Bridging the gap in Gwynedd

March 24, 2014 4:35 PM

Pont Briwet, a Grade II listed wooden bridge which crosses the River Dwyryd in Penrhyndeudraeth North Wales, has been closed since January due to safety fears. This is understandable - many of us have endured a difficult winter. This bridge was to be used until a new road and rail crossing costing £20 million which is completed in 2015.

Since the closure in January a number of measures have been suggested, including a temporary bridge which would have been installed this May to ensure that local road and rail users could get to where they needed to go.

This temporary bridge, which would have been in place until Gwynedd Council had concluded the development of the new project, could had provided a solution for local taxpayers, solving infrastructure issues. What's more, if the works on the current project were delayed then surely the temporary bridge could have been more than sufficient to deal with this.
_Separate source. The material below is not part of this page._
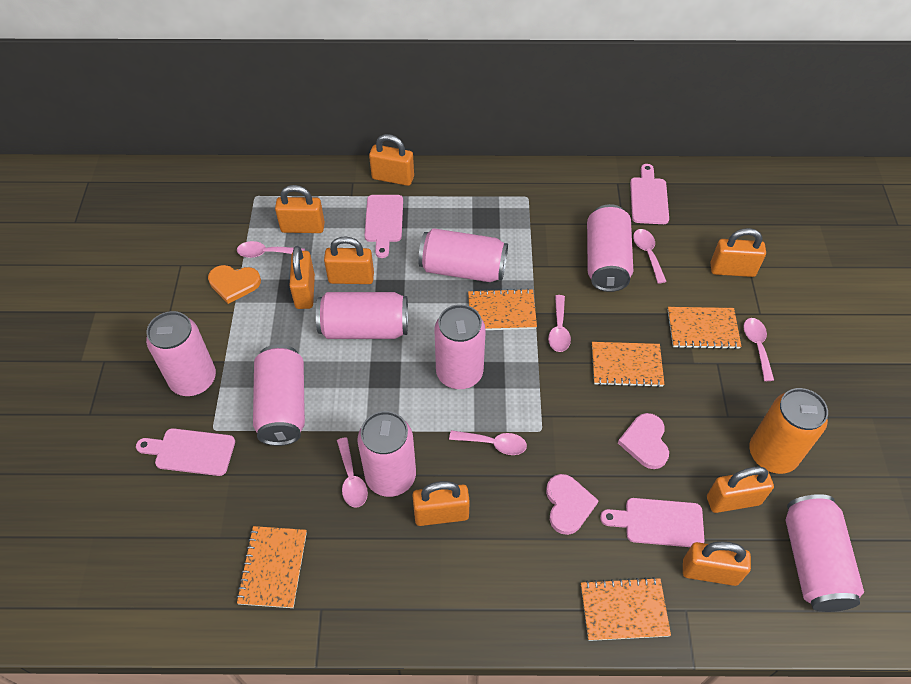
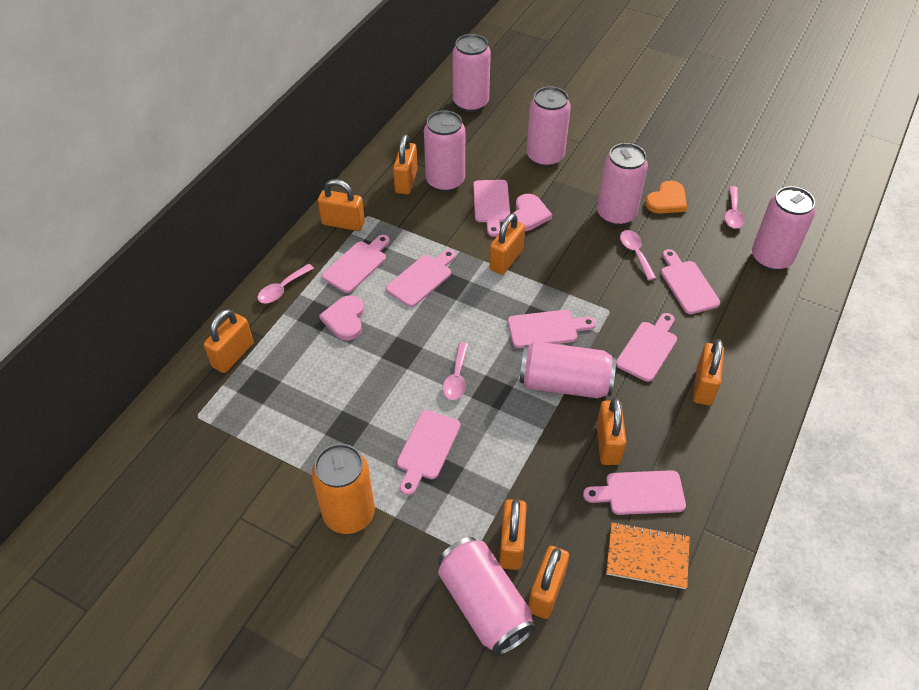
orange notebook: 5 -> 1
pink can: 8 -> 7
pink cutting board: 4 -> 8
pink spoon: 6 -> 4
It has been announced that monies initially earmarked for the installation of a temporary bridge will now be used to employ a vehicle to guide traffic through a number of country roads, which have in the past been described as hazardous. Equally, if there are delays on the current build of the new bridge the costs could spiral out of control. The convoy will be operational for only twelve hours of the day, so those travelling after 6.30pm until 6.30am will get the help.

Tudur Williams, head teacher at Ysgol Ardudwy in Harlech, said it was:

“very, very disappointing" that a temporary bridge would not be put in place… it's going to affect the local economy some of the restaurants here already say that their trade has gone down”

This decision has two major consequences: firstly, for local taxpayers the convoy approach is going to harm the flow of traffic - inevitably there will be delays. And as Mr Williams points out, it could even cost jobs. Secondly, due to the time restrictions on escorted travel there could be more accidents.

It is time for officials to start taking a common sense approach to the local economy and local taxpayers.